Перебирая листочки, Ульяна выхватывала целые вехи отцовской жизни, которые уверенно направляли его в пучину безумия, и рвалась надвое от жалости к нему и нестерпимого осознания, что для нормального человека такое поведение кажется странным, опасным и отталкивающим. И сама она видится остальным точно такой же.
«Вчера долго шел вслед за женщиной. С остановки по незнакомому району. От женщины пахло тьмой. Так долго я пытался понять, что наполняет ее. А тут почуял это в автобусе. Кажется, Света просила купить какие-то витамины, и я ехал за ними. Не помню. Этот запах стер все остальное. Вынес за скобки. Я просто сошел вслед за ним на чужой остановке.
У женщины были каштановые волосы – длинные, густые, путались на концах. Я смотрел на них и шел, я был связан ими. И аромат становился все сильнее. Женщина обернулась, ускорила шаг, потом побежала, и я за ней. Я пытался догнать ее, спросить, что это за запах – мокрая трава, багульник, можжевельник? Что? Мне нужно было знать! Кажется, я схватил ее за руку, когда она повернулась ко мне…

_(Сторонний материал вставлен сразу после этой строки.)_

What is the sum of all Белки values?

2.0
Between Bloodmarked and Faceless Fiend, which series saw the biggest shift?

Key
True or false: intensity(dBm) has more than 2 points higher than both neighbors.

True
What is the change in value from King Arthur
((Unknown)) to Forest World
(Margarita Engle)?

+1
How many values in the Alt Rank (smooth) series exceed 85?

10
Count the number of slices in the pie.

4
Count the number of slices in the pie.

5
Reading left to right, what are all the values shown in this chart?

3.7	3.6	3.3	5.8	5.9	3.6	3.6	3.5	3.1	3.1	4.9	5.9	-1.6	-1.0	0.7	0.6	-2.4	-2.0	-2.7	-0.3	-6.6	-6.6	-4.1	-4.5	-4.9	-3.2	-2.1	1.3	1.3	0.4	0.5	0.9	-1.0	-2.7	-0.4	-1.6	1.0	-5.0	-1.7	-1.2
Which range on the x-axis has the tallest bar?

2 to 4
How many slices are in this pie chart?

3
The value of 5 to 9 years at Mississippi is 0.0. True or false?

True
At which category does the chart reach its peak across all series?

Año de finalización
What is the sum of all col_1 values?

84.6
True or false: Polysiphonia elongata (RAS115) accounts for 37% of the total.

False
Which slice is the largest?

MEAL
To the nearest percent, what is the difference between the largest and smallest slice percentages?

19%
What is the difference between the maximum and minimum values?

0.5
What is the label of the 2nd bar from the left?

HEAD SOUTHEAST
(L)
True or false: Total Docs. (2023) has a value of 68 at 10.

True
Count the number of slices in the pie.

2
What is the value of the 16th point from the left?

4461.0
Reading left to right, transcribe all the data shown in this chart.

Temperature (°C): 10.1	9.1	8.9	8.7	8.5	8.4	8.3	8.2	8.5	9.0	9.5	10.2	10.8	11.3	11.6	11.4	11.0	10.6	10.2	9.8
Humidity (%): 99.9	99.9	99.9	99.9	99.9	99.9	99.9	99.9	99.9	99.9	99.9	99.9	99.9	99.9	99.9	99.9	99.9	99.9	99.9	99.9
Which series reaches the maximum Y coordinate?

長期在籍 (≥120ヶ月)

Нет, это невозможно объяснить. В ее глазах была смерть. Я увидел, что она умрет ближе к весне, солнце из окна лилось на ее бледные руки, исколотые капельницей. Наверное, рак, потому что на койке она лежала совсем лысая… Эти волосы, они были так близко, но там…. Их не было совсем. Кажется, я закричал. Она ударила меня сумкой, пряжкой разбила губу. Кажется, убежала. Я не помню. Меня рвало на асфальт.
А потом я пришел домой. Света со мной не разговаривает. Губа распухла. И я не знаю, что видел».
Отчего-то самой Уле никогда не приходила в голову мысль записывать пережитое. Овеществлять его. Напротив, ей хотелось поскорее забыть увиденное, отмахнуться от него, убежать, сделав вид, что ничего и не было. Но отец с маниакальной точностью описывал каждый случай, каждый приступ и встречу с полынью. Они занимали в его записях главную роль, почти все место. Жене оставалось лишь ютиться на задворках картонной куклой, требующей внимания. Это было несправедливо, но Уля вновь и вновь ловила себя на том, что у нее не выходит осуждать незнакомого, но родного ей Артема, который все глубже уходил в собственную тьму, забывая об оставшихся по эту сторону родных.